Madam Chairperson, distinguished experts,


            Let me now turn to the work of the Committee during this session.  Three States parties, Angola, Latvia and Malta, will present reports for the first time.  Equatorial Guinea, Bangladesh, the Dominican Republic and Spain will present periodic reports and Argentina will be presenting a follow-up report to its fifth periodic report. The Committee will continue its work under the Optional Protocol to the Convention, including considering the report of its Working Group on Communications under the Optional Protocol.  The Committee will also take action on the agreements reached at the informal meeting on working methods held in Utrecht, the Netherlands, in early May.
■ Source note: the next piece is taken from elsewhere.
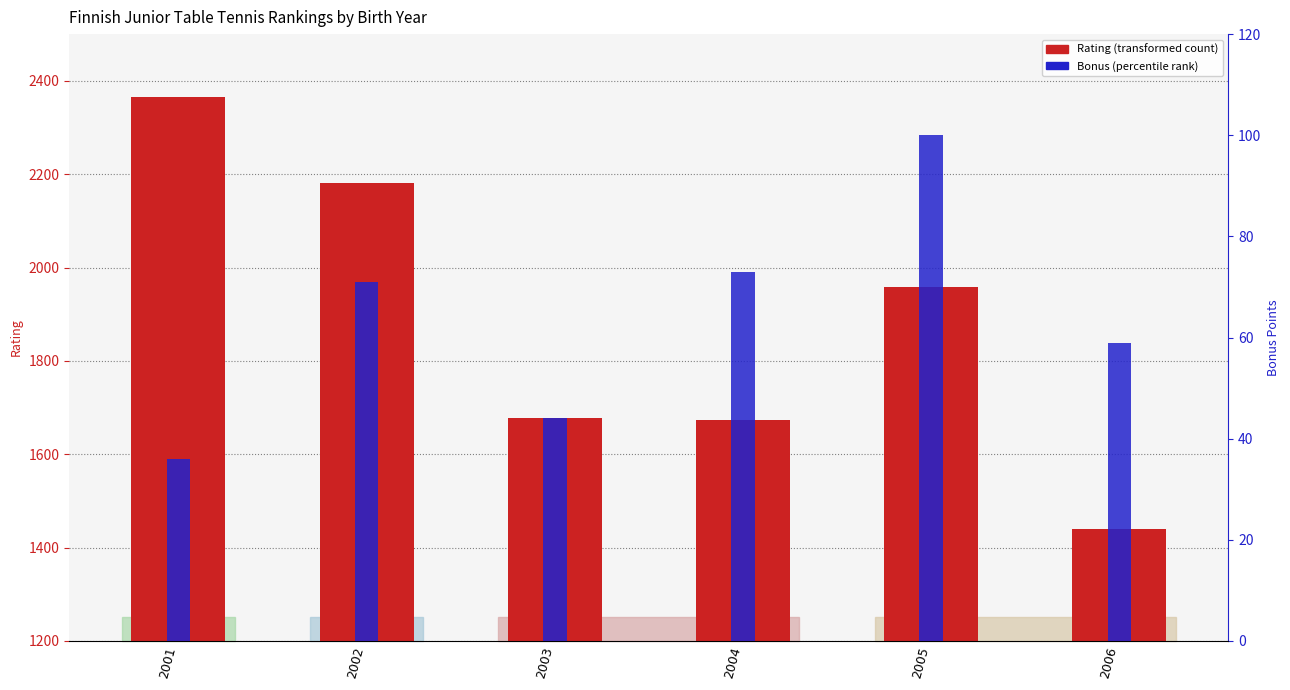

How many values are below 1959?

3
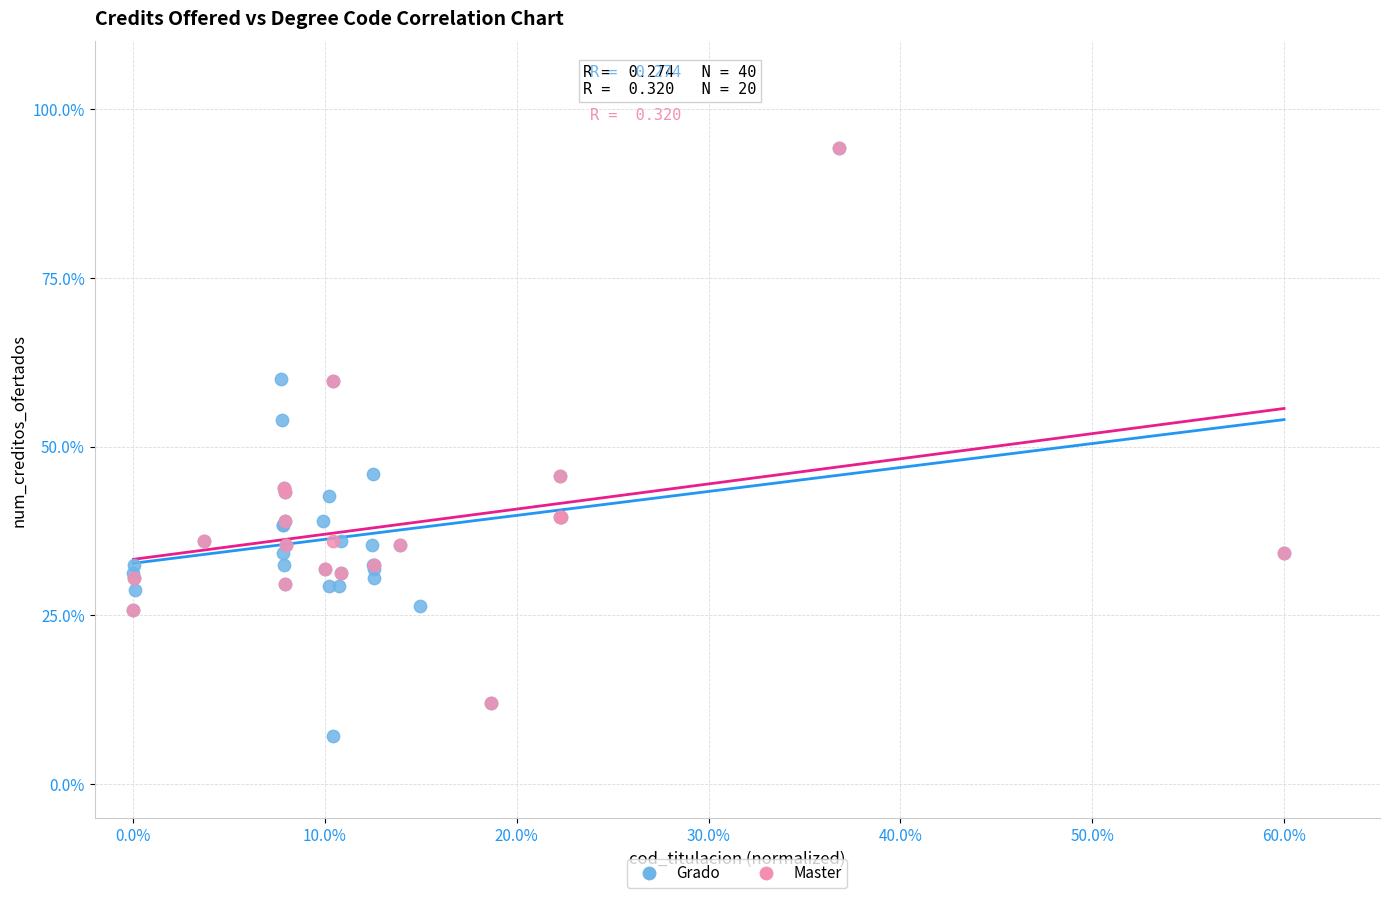

Which series has the widest spread of Y values?

Grado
You will also consider the recommendations of the 3rd Inter-Committee meeting and the 16th meeting of Chairpersons of treaty bodies, which took place from 21 to 25 June in Geneva.  You will have a general discussion with representatives of non-governmental organizations, and the United Nations system on a general recommendation on article 2 of the Convention.  As is its practice, the Committee will meet in informal meetings with non-governmental organizations to hear information concerning the States that are reporting at this session.  It will meet in a closed meeting later today with representatives of UN entities, for the same purpose.   


Madam Chairperson, distinguished experts,


            As you commence the work of your thirty-first session, let me assure you of the full support of the Division for the Advancement of Women in the discharge of your responsibilities under the Convention and its Optional Protocol. All of us in the Division, and especially the staff of the Women’s Rights Section, will do our utmost to support you in your work.


            May I extend my best wishes to you for a successful session and a pleasant stay in New York.